Reproduce the text of the rows below verbatim, line for line, and leave out the pictures.

-------- Provided data

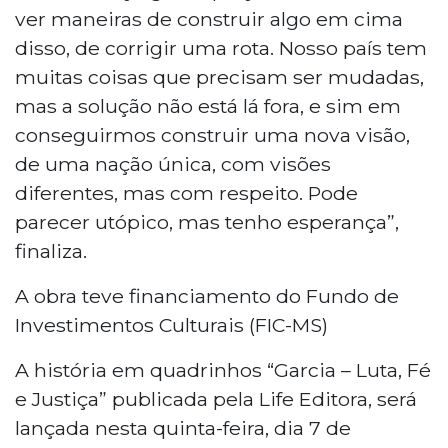
ver maneiras de construir algo em cima
disso, de corrigir uma rota. Nosso país tem
muitas coisas que precisam ser mudadas,
mas a solução não está lá fora, e sim em
conseguirmos construir uma nova visão,
de uma nação única, com visões
diferentes, mas com respeito. Pode
parecer utópico, mas tenho esperança”,
finaliza.
A obra teve financiamento do Fundo de
Investimentos Culturais (FIC-MS)
A história em quadrinhos “Garcia – Luta, Fé
e Justiça” publicada pela Life Editora, será
lançada nesta quinta-feira, dia 7 de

----------------

--- Reply ---
ver maneiras de construir algo em cima
disso, de corrigir uma rota. Nosso país tem
muitas coisas que precisam ser mudadas,
mas a solução não está lá fora, e sim em
conseguirmos construir uma nova visão,
de uma nação única, com visões
diferentes, mas com respeito. Pode
parecer utópico, mas tenho esperança”,
finaliza.
A obra teve financiamento do Fundo de
Investimentos Culturais (FIC-MS)
A história em quadrinhos “Garcia – Luta, Fé
e Justiça” publicada pela Life Editora, será
lançada nesta quinta-feira, dia 7 de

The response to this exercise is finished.